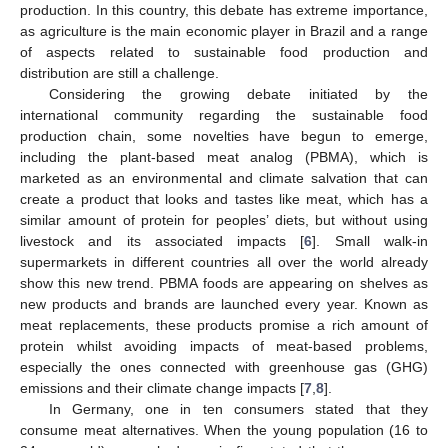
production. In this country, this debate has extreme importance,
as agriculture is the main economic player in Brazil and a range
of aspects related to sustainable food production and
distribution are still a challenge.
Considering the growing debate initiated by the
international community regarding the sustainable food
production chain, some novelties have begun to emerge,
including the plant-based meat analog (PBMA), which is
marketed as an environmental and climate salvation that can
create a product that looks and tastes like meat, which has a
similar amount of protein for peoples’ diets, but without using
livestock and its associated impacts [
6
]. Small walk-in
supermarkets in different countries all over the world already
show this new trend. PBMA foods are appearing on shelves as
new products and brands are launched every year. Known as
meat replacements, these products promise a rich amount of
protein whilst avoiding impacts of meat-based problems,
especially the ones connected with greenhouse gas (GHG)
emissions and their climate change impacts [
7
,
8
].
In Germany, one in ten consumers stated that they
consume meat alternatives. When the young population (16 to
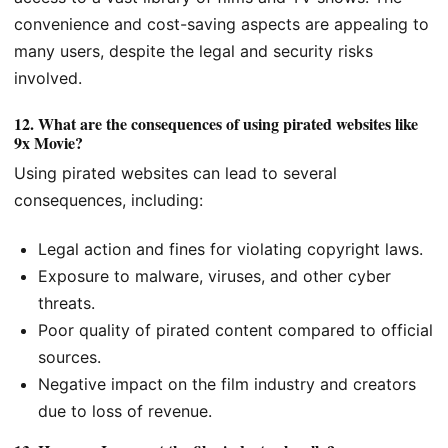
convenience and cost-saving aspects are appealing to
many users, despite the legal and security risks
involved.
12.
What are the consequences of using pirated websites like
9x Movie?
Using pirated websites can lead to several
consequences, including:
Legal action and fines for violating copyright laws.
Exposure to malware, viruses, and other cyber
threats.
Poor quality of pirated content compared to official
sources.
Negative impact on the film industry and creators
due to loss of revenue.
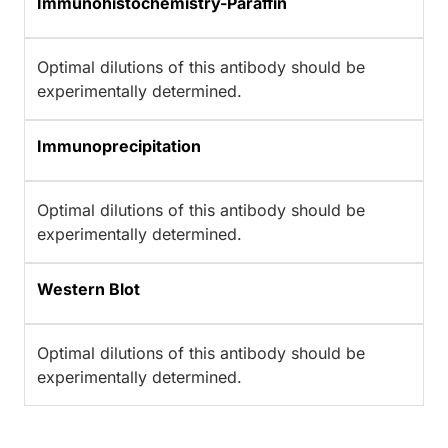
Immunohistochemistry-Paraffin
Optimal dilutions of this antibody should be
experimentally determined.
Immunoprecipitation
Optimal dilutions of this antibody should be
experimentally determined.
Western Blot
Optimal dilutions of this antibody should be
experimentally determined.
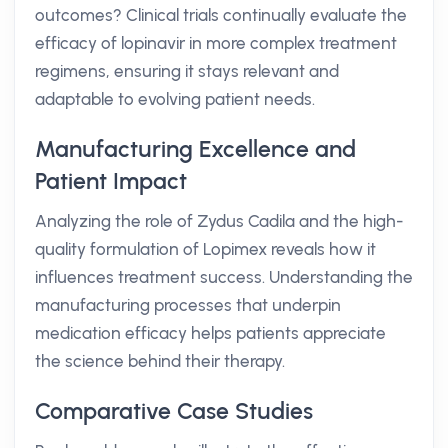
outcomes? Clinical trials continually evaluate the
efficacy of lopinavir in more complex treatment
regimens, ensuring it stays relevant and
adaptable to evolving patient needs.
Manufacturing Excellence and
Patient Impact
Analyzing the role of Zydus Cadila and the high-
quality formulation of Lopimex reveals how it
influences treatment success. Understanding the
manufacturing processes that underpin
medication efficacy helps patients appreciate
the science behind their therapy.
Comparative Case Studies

################

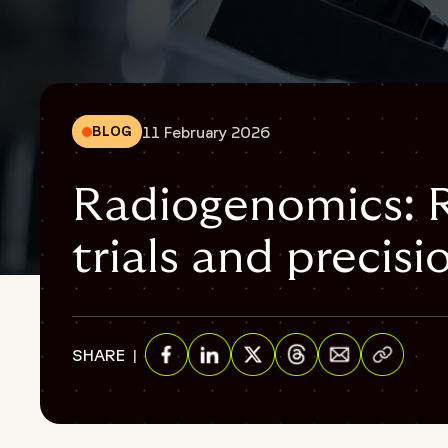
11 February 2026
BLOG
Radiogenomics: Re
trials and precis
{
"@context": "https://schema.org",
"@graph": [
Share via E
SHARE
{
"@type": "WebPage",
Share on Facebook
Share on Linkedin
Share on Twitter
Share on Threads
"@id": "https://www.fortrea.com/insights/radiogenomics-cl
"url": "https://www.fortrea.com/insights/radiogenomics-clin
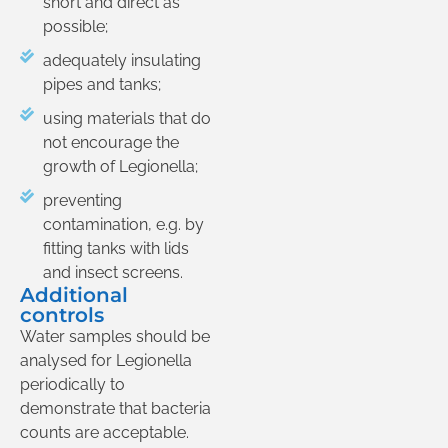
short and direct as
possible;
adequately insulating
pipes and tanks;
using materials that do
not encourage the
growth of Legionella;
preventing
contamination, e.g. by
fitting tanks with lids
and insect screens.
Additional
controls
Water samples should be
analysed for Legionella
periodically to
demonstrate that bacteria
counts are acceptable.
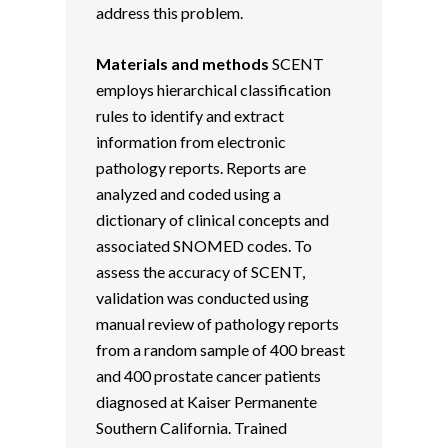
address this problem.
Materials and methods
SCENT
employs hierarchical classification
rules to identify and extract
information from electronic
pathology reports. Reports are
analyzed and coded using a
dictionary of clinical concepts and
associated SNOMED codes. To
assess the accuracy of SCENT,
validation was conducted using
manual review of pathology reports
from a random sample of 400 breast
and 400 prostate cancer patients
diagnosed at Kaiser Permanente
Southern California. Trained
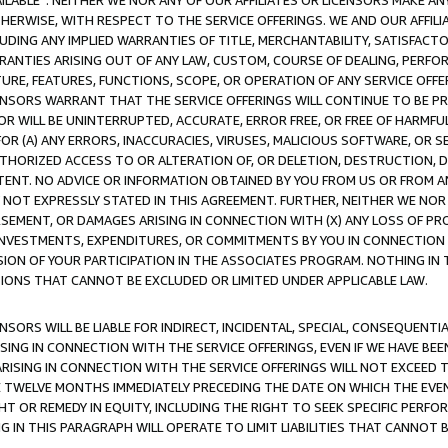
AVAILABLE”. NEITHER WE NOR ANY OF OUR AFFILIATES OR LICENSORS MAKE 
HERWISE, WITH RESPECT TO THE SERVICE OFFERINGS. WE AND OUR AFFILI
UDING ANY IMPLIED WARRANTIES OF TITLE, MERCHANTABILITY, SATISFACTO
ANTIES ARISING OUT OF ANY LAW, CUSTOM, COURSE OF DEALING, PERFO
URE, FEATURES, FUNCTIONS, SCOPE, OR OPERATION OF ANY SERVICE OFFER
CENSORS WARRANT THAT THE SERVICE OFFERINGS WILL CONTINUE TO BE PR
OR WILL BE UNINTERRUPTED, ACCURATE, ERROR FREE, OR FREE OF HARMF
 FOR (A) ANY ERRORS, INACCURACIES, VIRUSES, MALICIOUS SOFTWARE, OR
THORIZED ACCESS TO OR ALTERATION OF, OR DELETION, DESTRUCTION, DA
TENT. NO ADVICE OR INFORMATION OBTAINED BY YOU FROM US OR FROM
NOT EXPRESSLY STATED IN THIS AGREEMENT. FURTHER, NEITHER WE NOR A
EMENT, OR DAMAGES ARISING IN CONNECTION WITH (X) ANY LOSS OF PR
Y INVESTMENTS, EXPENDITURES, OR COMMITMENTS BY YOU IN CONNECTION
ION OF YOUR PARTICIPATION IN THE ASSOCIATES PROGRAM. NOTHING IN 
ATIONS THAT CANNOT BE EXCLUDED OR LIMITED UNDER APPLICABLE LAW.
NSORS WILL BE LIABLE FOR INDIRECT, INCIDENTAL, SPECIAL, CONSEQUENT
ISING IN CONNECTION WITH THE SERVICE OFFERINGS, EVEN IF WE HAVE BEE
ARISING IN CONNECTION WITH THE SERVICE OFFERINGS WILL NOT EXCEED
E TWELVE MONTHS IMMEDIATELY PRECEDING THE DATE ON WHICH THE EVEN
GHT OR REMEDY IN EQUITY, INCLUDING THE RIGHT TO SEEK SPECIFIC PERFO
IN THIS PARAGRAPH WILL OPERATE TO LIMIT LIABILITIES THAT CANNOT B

################

Within the listing above, locate the line containing "international community regarding" and the line containing "supermarkets in different". Reproduce those two lines and all lines between them exactly, with nothing added.

> [Your response]:
international community regarding the sustainable food
production chain, some novelties have begun to emerge,
including the plant-based meat analog (PBMA), which is
marketed as an environmental and climate salvation that can
create a product that looks and tastes like meat, which has a
similar amount of protein for peoples’ diets, but without using
livestock and its associated impacts [
6
]. Small walk-in
supermarkets in different countries all over the world already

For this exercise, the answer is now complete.